本感染症については、重いやら、軽いやら情報が錯綜しておりましたので、ここらでまとめておきます。

主な症状

平均潜伏期間 3~7日(最長で14日程度)
初期症状は、いわゆる『普通の風邪』です。

  1. 軽度の鼻汁
  2. 軽度の咳
  3. 発熱
  4. ときに関節痛など
    稀に悪心、嘔吐、下痢

日本成人における重症化と治癒のターニングポイントは上記症状出現後7日目だそうです。

アメリカ人1症例の臨牀経過

症状経過一例(NEJMより)
First Case of 2019 Novel Coronavirus in the United States

 敏速検査キットが無いので、臨床症状と一般検査だけから推定するとなると、以下の臨牀条件を満たす場合でしょう。

  1. 成人であるにもかかわらず
  2. インフルエンザでもないのに
  3. やたら熱と咳が続き(37.5度越えが4日以上)
  4. 抗生剤が無効で
  5. 血液検査はそれほど悪くなく
  6. レントゲンで肺炎を認める

これらの条件を満たす場合に強く疑うことになるでしょう。
2020/2/22の時点ではこれらの症状に、息苦しさなどが合併していれば、保健所でPCR検査してくれるようです。

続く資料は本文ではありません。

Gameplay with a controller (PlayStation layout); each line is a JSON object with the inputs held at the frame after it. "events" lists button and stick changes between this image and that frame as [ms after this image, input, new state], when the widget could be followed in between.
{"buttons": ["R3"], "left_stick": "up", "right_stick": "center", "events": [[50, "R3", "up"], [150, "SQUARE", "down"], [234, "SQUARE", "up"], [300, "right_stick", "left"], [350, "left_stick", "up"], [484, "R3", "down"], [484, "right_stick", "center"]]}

しかしながら、今のところ、軽傷患者は鑑別不可能です。

要相談基準

2020年2月17日、厚生労働省は疑わしい症状が出た際に専用窓口へ相談する目安を公表しました。

  1. 風邪の症状や37.5℃以上の発熱が4日以上続いている。
    (解熱剤を飲み続けなければならないときを含みます)
  2. 強いだるさ(倦怠感)や息苦しさ(呼吸困難)がある。

※ 高齢者や基礎疾患等のある方は、上の状態が2日程度続く場合

相談先

  1. 厚生労働省の電話相談窓口(コールセンター)
      電話番号 0120-565653(フリーダイヤル)受付時間9時00分~21時00分(土日・祝日も実施)
  2. 和歌山市保健所相談窓口
      電話番号 073-488-5112 受付時間9時00分~21時00分(土日・祝日も実施)

治療方針

 現時点で、タミフルなどの特効薬がありませんので、一般感冒薬、時に漢方薬を使用する事になると思います。肺炎を認めたとしても、合併症が軽微で、酸素化に問題が見られず、家庭生活ができるのであれば、家庭内安静をお勧めします。

 抗エイズウイルス薬や、抗エボラウイルス薬の有効性が伝えられていますが、ある程度重症度が高くないと、実験的治療の適応はありません。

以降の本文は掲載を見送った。